Is it just me, or is it getting hard to breathe up here?
23.01.2005 - 27.01.2005
Attempted to climb Mount Kilimanjaro using the Rongai route. I was doing a six day climb (5 up, 2 down with the summit day being both an up and down day). Unfortunately, on the start of the fourth day it was obvious that I was not well – it looked like I was developing pulmonary edema. I had a gurgling sound when I was breathing, was coughing constantly, was dizzy, had lost my appetite and was very, very tired. The head guide of my group decided it was best that I be taken off the mountain.
Due to my bad condition, they wanted to take me down my stretcher. However, because the mountain rescue team only works on the Marangu route, I would have to walk from Mawenzi Tarn camp to the saddle. Even with the help of two guides, it took me almost 6 hours to make it from Mawenzi Tarn to the Marangu route. The mountain rescue team, who loaded me on a stretcher and took me all the way to the gate, soon met us. There an ambulance met up with us, and I was taken to Kilimanjaro Christian Medical Clinic in Moshi. Got checked out, a shot and a prescription for Dex and released.
I was completely back to normal strength within two days, with no lingering effects.
The specifics of the climb and evacuation can be found in more detail in my blog entitled "I'll be coming down the mountain when I come".

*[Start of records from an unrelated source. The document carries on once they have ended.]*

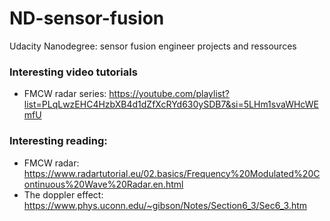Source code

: # ND-sensor-fusion
Udacity Nanodegree: sensor fusion engineer projects and ressources

### Interesting video tutorials
- FMCW radar series: https://youtube.com/playlist?list=PLqLwzEHC4HzbXB4d1dZfXcRYd630ySDB7&si=5LHm1svaWHcWEmfU
### Interesting reading:
- FMCW radar: https://www.radartutorial.eu/02.basics/Frequency%20Modulated%20Continuous%20Wave%20Radar.en.html
- The doppler effect: https://www.phys.uconn.edu/~gibson/Notes/Section6_3/Sec6_3.htm


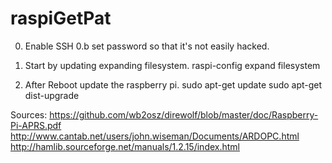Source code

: # raspiGetPat
0. Enable SSH
0.b set password so that it's not easily hacked.

1. Start by updating expanding filesystem.
raspi-config
expand filesystem

2. After Reboot update the raspberry pi.
sudo apt-get update
sudo apt-get dist-upgrade

Sources:
https://github.com/wb2osz/direwolf/blob/master/doc/Raspberry-Pi-APRS.pdf
http://www.cantab.net/users/john.wiseman/Documents/ARDOPC.html
http://hamlib.sourceforge.net/manuals/1.2.15/index.html
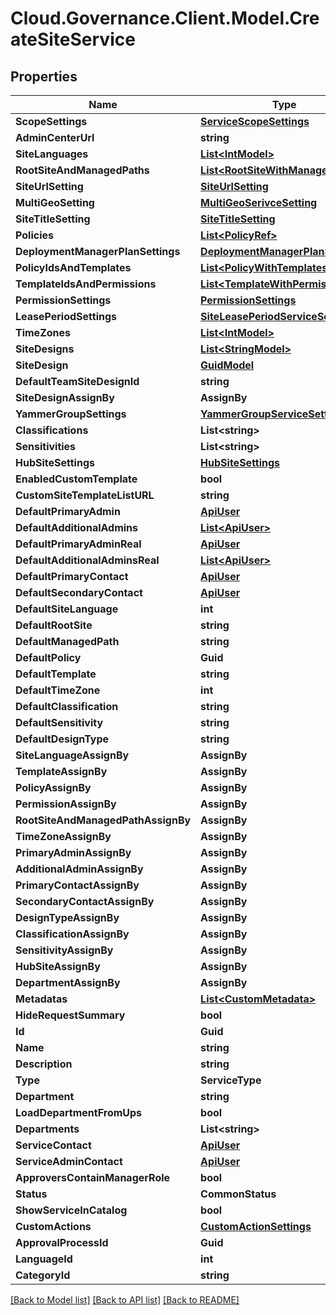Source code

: # Cloud.Governance.Client.Model.CreateSiteService
## Properties

Name | Type | Description | Notes
------------ | ------------- | ------------- | -------------
**ScopeSettings** | [**ServiceScopeSettings**](ServiceScopeSettings.md) |  | [optional] 
**AdminCenterUrl** | **string** |  | [optional] 
**SiteLanguages** | [**List&lt;IntModel&gt;**](IntModel.md) |  | [optional] 
**RootSiteAndManagedPaths** | [**List&lt;RootSiteWithManagedPaths&gt;**](RootSiteWithManagedPaths.md) |  | [optional] 
**SiteUrlSetting** | [**SiteUrlSetting**](SiteUrlSetting.md) |  | [optional] 
**MultiGeoSetting** | [**MultiGeoSerivceSetting**](MultiGeoSerivceSetting.md) |  | [optional] 
**SiteTitleSetting** | [**SiteTitleSetting**](SiteTitleSetting.md) |  | [optional] 
**Policies** | [**List&lt;PolicyRef&gt;**](PolicyRef.md) |  | [optional] 
**DeploymentManagerPlanSettings** | [**DeploymentManagerPlanSettings**](DeploymentManagerPlanSettings.md) |  | [optional] 
**PolicyIdsAndTemplates** | [**List&lt;PolicyWithTemplates&gt;**](PolicyWithTemplates.md) |  | [optional] 
**TemplateIdsAndPermissions** | [**List&lt;TemplateWithPermissions&gt;**](TemplateWithPermissions.md) |  | [optional] 
**PermissionSettings** | [**PermissionSettings**](PermissionSettings.md) |  | [optional] 
**LeasePeriodSettings** | [**SiteLeasePeriodServiceSettings**](SiteLeasePeriodServiceSettings.md) |  | [optional] 
**TimeZones** | [**List&lt;IntModel&gt;**](IntModel.md) |  | [optional] 
**SiteDesigns** | [**List&lt;StringModel&gt;**](StringModel.md) |  | [optional] 
**SiteDesign** | [**GuidModel**](GuidModel.md) |  | [optional] 
**DefaultTeamSiteDesignId** | **string** |  | [optional] 
**SiteDesignAssignBy** | **AssignBy** |  | [optional] 
**YammerGroupSettings** | [**YammerGroupServiceSettings**](YammerGroupServiceSettings.md) |  | [optional] 
**Classifications** | **List&lt;string&gt;** |  | [optional] 
**Sensitivities** | **List&lt;string&gt;** |  | [optional] 
**HubSiteSettings** | [**HubSiteSettings**](HubSiteSettings.md) |  | [optional] 
**EnabledCustomTemplate** | **bool** |  | [optional] 
**CustomSiteTemplateListURL** | **string** |  | [optional] 
**DefaultPrimaryAdmin** | [**ApiUser**](ApiUser.md) |  | [optional] 
**DefaultAdditionalAdmins** | [**List&lt;ApiUser&gt;**](ApiUser.md) |  | [optional] 
**DefaultPrimaryAdminReal** | [**ApiUser**](ApiUser.md) |  | [optional] 
**DefaultAdditionalAdminsReal** | [**List&lt;ApiUser&gt;**](ApiUser.md) |  | [optional] 
**DefaultPrimaryContact** | [**ApiUser**](ApiUser.md) |  | [optional] 
**DefaultSecondaryContact** | [**ApiUser**](ApiUser.md) |  | [optional] 
**DefaultSiteLanguage** | **int** |  | [optional] 
**DefaultRootSite** | **string** |  | [optional] 
**DefaultManagedPath** | **string** |  | [optional] 
**DefaultPolicy** | **Guid** |  | [optional] 
**DefaultTemplate** | **string** |  | [optional] 
**DefaultTimeZone** | **int** |  | [optional] 
**DefaultClassification** | **string** |  | [optional] 
**DefaultSensitivity** | **string** |  | [optional] 
**DefaultDesignType** | **string** |  | [optional] 
**SiteLanguageAssignBy** | **AssignBy** |  | [optional] 
**TemplateAssignBy** | **AssignBy** |  | [optional] 
**PolicyAssignBy** | **AssignBy** |  | [optional] 
**PermissionAssignBy** | **AssignBy** |  | [optional] 
**RootSiteAndManagedPathAssignBy** | **AssignBy** |  | [optional] 
**TimeZoneAssignBy** | **AssignBy** |  | [optional] 
**PrimaryAdminAssignBy** | **AssignBy** |  | [optional] 
**AdditionalAdminAssignBy** | **AssignBy** |  | [optional] 
**PrimaryContactAssignBy** | **AssignBy** |  | [optional] 
**SecondaryContactAssignBy** | **AssignBy** |  | [optional] 
**DesignTypeAssignBy** | **AssignBy** |  | [optional] 
**ClassificationAssignBy** | **AssignBy** |  | [optional] 
**SensitivityAssignBy** | **AssignBy** |  | [optional] 
**HubSiteAssignBy** | **AssignBy** |  | [optional] 
**DepartmentAssignBy** | **AssignBy** |  | [optional] 
**Metadatas** | [**List&lt;CustomMetadata&gt;**](CustomMetadata.md) |  | [optional] 
**HideRequestSummary** | **bool** |  | [optional] 
**Id** | **Guid** |  | [optional] 
**Name** | **string** |  | [optional] 
**Description** | **string** |  | [optional] 
**Type** | **ServiceType** |  | [optional] 
**Department** | **string** |  | [optional] 
**LoadDepartmentFromUps** | **bool** |  | [optional] 
**Departments** | **List&lt;string&gt;** |  | [optional] 
**ServiceContact** | [**ApiUser**](ApiUser.md) |  | [optional] 
**ServiceAdminContact** | [**ApiUser**](ApiUser.md) |  | [optional] 
**ApproversContainManagerRole** | **bool** |  | [optional] 
**Status** | **CommonStatus** |  | [optional] 
**ShowServiceInCatalog** | **bool** |  | [optional] 
**CustomActions** | [**CustomActionSettings**](CustomActionSettings.md) |  | [optional] 
**ApprovalProcessId** | **Guid** |  | [optional] 
**LanguageId** | **int** |  | [optional] 
**CategoryId** | **string** |  | [optional] 

[[Back to Model list]](../README.md#documentation-for-models) [[Back to API list]](../README.md#documentation-for-api-endpoints) [[Back to README]](../README.md)

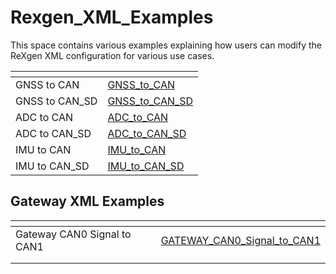 # Rexgen\_XML\_Examples

This space contains various examples explaining how users can modify the ReXgen XML configuration for various use cases.

<table data-view="cards"><thead><tr><th></th><th data-hidden data-card-target data-type="content-ref"></th></tr></thead><tbody><tr><td>GNSS to CAN</td><td><a href="GNSS_to_CAN/">GNSS_to_CAN</a></td></tr><tr><td>GNSS to CAN_SD</td><td><a href="GNSS_to_CAN_SD/">GNSS_to_CAN_SD</a></td></tr><tr><td>ADC to CAN</td><td><a href="ADC_to_CAN/">ADC_to_CAN</a></td></tr><tr><td>ADC to CAN_SD</td><td><a href="ADC_to_CAN_SD/">ADC_to_CAN_SD</a></td></tr><tr><td>IMU to CAN</td><td><a href="IMU_to_CAN/">IMU_to_CAN</a></td></tr><tr><td>IMU to CAN_SD</td><td><a href="IMU_to_CAN_SD/">IMU_to_CAN_SD</a></td></tr></tbody></table>

## Gateway XML Examples

<table data-view="cards"><thead><tr><th></th><th data-hidden data-card-target data-type="content-ref"></th></tr></thead><tbody><tr><td>Gateway CAN0 Signal to CAN1</td><td><a href="GATEWAY_CAN0_Signal_to_CAN1/">GATEWAY_CAN0_Signal_to_CAN1</a></td></tr><tr><td></td><td></td></tr><tr><td></td><td></td></tr></tbody></table>



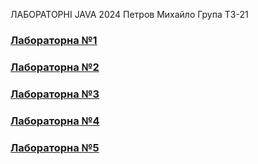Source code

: ЛАБОРАТОРНІ JAVA 2024 
Петров Михайло
Група ТЗ-21

### [Лабораторна №1](https://github.com/BearPetrov/Lab_java2024/tree/main/src/Lab1)
### [Лабораторна №2](https://github.com/BearPetrov/Lab_java2024/tree/main/src/Lab2)
### [Лабораторна №3](https://github.com/BearPetrov/Lab_java2024/tree/main/src/Lab3)
### [Лабораторна №4](https://github.com/BearPetrov/Lab_java2024/tree/main/src/Lab4)
### [Лабораторна №5](https://github.com/BearPetrov/Lab_java2024/tree/main/src/Lab5)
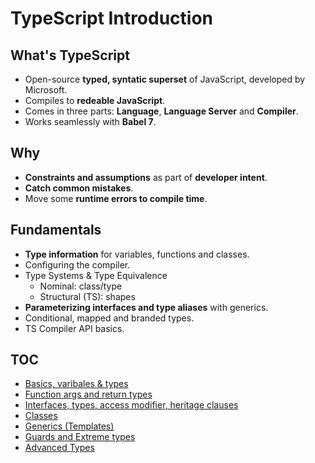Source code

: # TypeScript Introduction

## What's TypeScript

* Open-source __typed, syntatic superset__ of JavaScript, developed by Microsoft.
* Compiles to __redeable JavaScript__.
* Comes in three parts: __Language__, __Language Server__ and __Compiler__.
* Works seamlessly with __Babel 7__.

## Why

* __Constraints and assumptions__ as part of __developer intent__.
* __Catch common mistakes__.
* Move some __runtime errors to compile time__.

## Fundamentals

* __Type information__ for variables, functions and classes.
* Configuring the compiler.
* Type Systems & Type Equivalence
  * Nominal: class/type
  * Structural (TS): shapes
* __Parameterizing interfaces and type aliases__ with generics.
* Conditional, mapped and branded types.
* TS Compiler API basics.

## TOC

* [Basics, varibales & types](./basics/basics.ts)
* [Function args and return types](./basics/functions.ts)
* [Interfaces, types, access modifier, heritage clauses](./basics/interfaces.ts)
* [Classes](./basics/classes.ts)
* [Generics (Templates)](./basics/generics.ts)
* [Guards and Extreme types](./basics/guards-and-extremes.ts)
* [Advanced Types](./basics/advanced-types.ts)
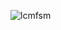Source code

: ![lcmfsm](https://github.com/subpar557/VHDL_Assignment/assets/159637302/904242df-99bf-4f5b-81d8-4f89b4e9b6cc)
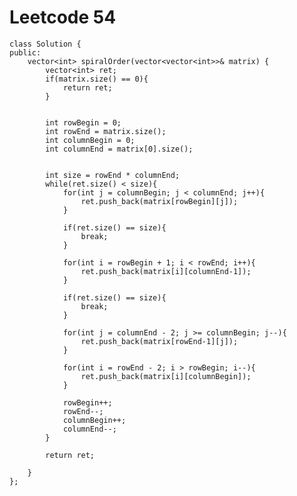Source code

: # Leetcode 54
    class Solution {
    public:
        vector<int> spiralOrder(vector<vector<int>>& matrix) {
            vector<int> ret;
            if(matrix.size() == 0){
                return ret;
            }


            int rowBegin = 0;
            int rowEnd = matrix.size();
            int columnBegin = 0;
            int columnEnd = matrix[0].size();


            int size = rowEnd * columnEnd;
            while(ret.size() < size){
                for(int j = columnBegin; j < columnEnd; j++){
                    ret.push_back(matrix[rowBegin][j]);
                }

                if(ret.size() == size){
                    break;
                }

                for(int i = rowBegin + 1; i < rowEnd; i++){
                    ret.push_back(matrix[i][columnEnd-1]);
                }

                if(ret.size() == size){
                    break;
                }

                for(int j = columnEnd - 2; j >= columnBegin; j--){
                    ret.push_back(matrix[rowEnd-1][j]);
                }

                for(int i = rowEnd - 2; i > rowBegin; i--){
                    ret.push_back(matrix[i][columnBegin]);
                }

                rowBegin++;
                rowEnd--;
                columnBegin++;
                columnEnd--;
            }

            return ret;

        }
    };
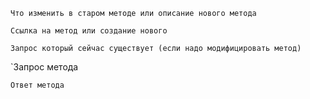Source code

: `Что изменить в старом методе или описание нового метода`

`Ссылка на метод или создание нового`

`Запрос который сейчас существует (если надо модифицировать метод)`

`Запрос метода

`Ответ метода`
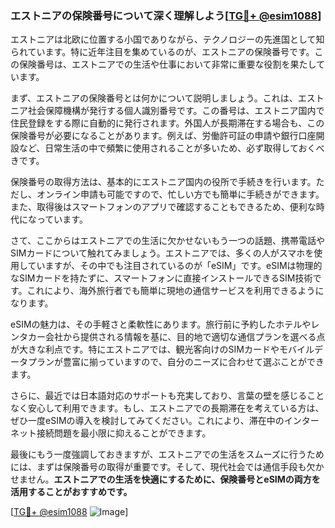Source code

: ### エストニアの保険番号について深く理解しよう[[TG💪+ @esim1088](https://t.me/s/esim1088)]

エストニアは北欧に位置する小国でありながら、テクノロジーの先進国として知られています。特に近年注目を集めているのが、エストニアの保険番号です。この保険番号は、エストニアでの生活や仕事において非常に重要な役割を果たしています。

まず、エストニアの保険番号とは何かについて説明しましょう。これは、エストニア社会保障機構が発行する個人識別番号です。この番号は、エストニア国内で住民登録をする際に自動的に発行されます。外国人が長期滞在する場合も、この保険番号が必要になることがあります。例えば、労働許可証の申請や銀行口座開設など、日常生活の中で頻繁に使用されることが多いため、必ず取得しておくべきです。

保険番号の取得方法は、基本的にエストニア国内の役所で手続きを行います。ただし、オンライン申請も可能ですので、忙しい方でも簡単に手続きができます。また、取得後はスマートフォンのアプリで確認することもできるため、便利な時代になっています。

さて、ここからはエストニアでの生活に欠かせないもう一つの話題、携帯電話やSIMカードについて触れてみましょう。エストニアでは、多くの人がスマホを使用していますが、その中でも注目されているのが「eSIM」です。eSIMは物理的なSIMカードを持たずに、スマートフォンに直接インストールできるSIM技術です。これにより、海外旅行者でも簡単に現地の通信サービスを利用できるようになります。

eSIMの魅力は、その手軽さと柔軟性にあります。旅行前に予約したホテルやレンタカー会社から提供される情報を基に、目的地で適切な通信プランを選べる点が大きな利点です。特にエストニアでは、観光客向けのSIMカードやモバイルデータプランが豊富に揃っていますので、自分のニーズに合わせて選ぶことができます。

さらに、最近では日本語対応のサポートも充実しており、言葉の壁を感じることなく安心して利用できます。もし、エストニアでの長期滞在を考えている方は、ぜひ一度eSIMの導入を検討してみてください。これにより、滞在中のインターネット接続問題を最小限に抑えることができます。

最後にもう一度強調しておきますが、エストニアでの生活をスムーズに行うためには、まずは保険番号の取得が重要です。そして、現代社会では通信手段も欠かせません。**エストニアでの生活を快適にするために、保険番号とeSIMの両方を活用することがおすすめです。**

[[TG💪+ @esim1088](https://t.me/s/esim1088) ![Image](https://i.postimg.cc/Y0z9fWf4/image.png)]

The rest of the group I was with all made it to Gillman’s point, and 8 of the 10 made it to Uhuru Peak.
Overall, my guides were excellent, both in assessing the situation and helping me down the mountain. The mountain rescue team was excellent in getting me off the mountain, even if the stretcher was not very comfortable. The $20 paid in park fees for the mountain rescue crew was well worth it to me!
The climb was booked through Africa Travel Resource (www.africatravelresource.com), locally using The African Walking Company as the local guides. The climb was more expensive than others I saw, but I do feel that the quality of guides was above that of some of the other groups I saw climbing the mountain.
The food was decent and filling, though the higher we got the less variety that we got in our diet.
The hotel accommodations at the Kibo Hotel in Marangu before and after I have no complaints about. I have often read that the Kibo Hotel is a “faded glory,” but the beds were comfortable, the showers had hot water, the rooms were clean and the beer in the bar was cold.
The Rongai route itself was not a difficult hike. There was only one section, close to the lava chute cave, where we had to use our hands to scramble up some rocks. Otherwise, the climb was mainly a slow, slow walk. The path is not as well developed as the Marangu route, but I think it adds to the appeal to have a more rugged (though entirely walkable) path. Rongai does not provide cabins at all, thus tents are the only way to go. Washroom facilities are ugly – many of the group ended up using a shovel instead of going into the squat toilets at the campsites.
The worst part of the trip was the 3 hour car ride from Marangu to the trail head of the Rongai route. The road is rough and dusty. Our car dropped a shock on the way to the trail head.